Task
In the records below, take the lines from the line with "l.mercanti@gazzettamatin.com" to the line with "Fausto Vassoney" and change "REDAZIONE" to "EDITORIAL STAFF", leaving everything else as it stands. Return only those lines.

Records for the task
++++++++

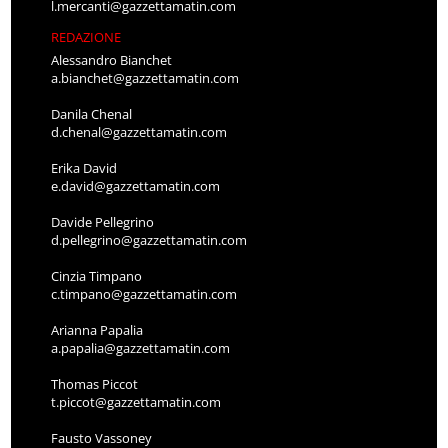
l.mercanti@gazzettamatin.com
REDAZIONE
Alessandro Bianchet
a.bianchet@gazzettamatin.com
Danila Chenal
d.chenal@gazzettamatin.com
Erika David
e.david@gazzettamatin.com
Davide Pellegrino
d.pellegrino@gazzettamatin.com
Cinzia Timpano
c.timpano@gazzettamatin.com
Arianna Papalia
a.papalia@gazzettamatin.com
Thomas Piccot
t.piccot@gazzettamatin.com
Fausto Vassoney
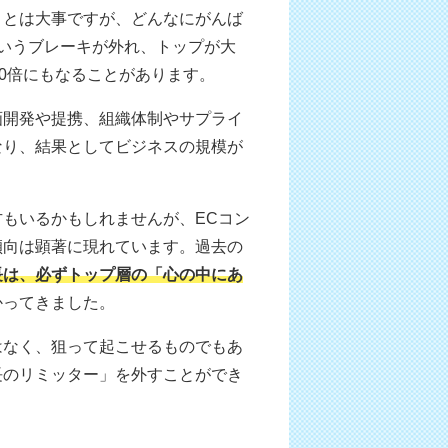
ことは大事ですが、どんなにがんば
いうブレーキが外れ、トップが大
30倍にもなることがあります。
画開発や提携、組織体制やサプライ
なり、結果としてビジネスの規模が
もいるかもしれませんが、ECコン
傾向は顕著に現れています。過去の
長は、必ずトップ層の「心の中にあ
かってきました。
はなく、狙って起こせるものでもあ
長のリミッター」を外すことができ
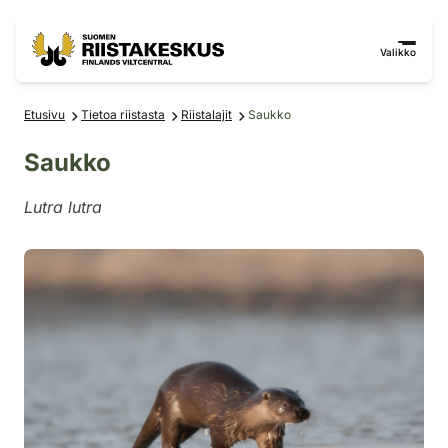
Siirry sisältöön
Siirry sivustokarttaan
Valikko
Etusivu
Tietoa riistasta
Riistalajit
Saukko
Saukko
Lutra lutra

++++++++

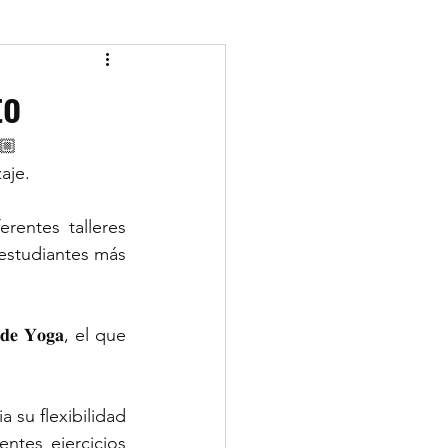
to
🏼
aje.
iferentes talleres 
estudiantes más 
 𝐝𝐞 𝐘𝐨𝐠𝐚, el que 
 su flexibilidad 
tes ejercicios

++++++++

Exercise answer
l.mercanti@gazzettamatin.com
EDITORIAL STAFF
Alessandro Bianchet
a.bianchet@gazzettamatin.com
Danila Chenal
d.chenal@gazzettamatin.com
Erika David
e.david@gazzettamatin.com
Davide Pellegrino
d.pellegrino@gazzettamatin.com
Cinzia Timpano
c.timpano@gazzettamatin.com
Arianna Papalia
a.papalia@gazzettamatin.com
Thomas Piccot
t.piccot@gazzettamatin.com
Fausto Vassoney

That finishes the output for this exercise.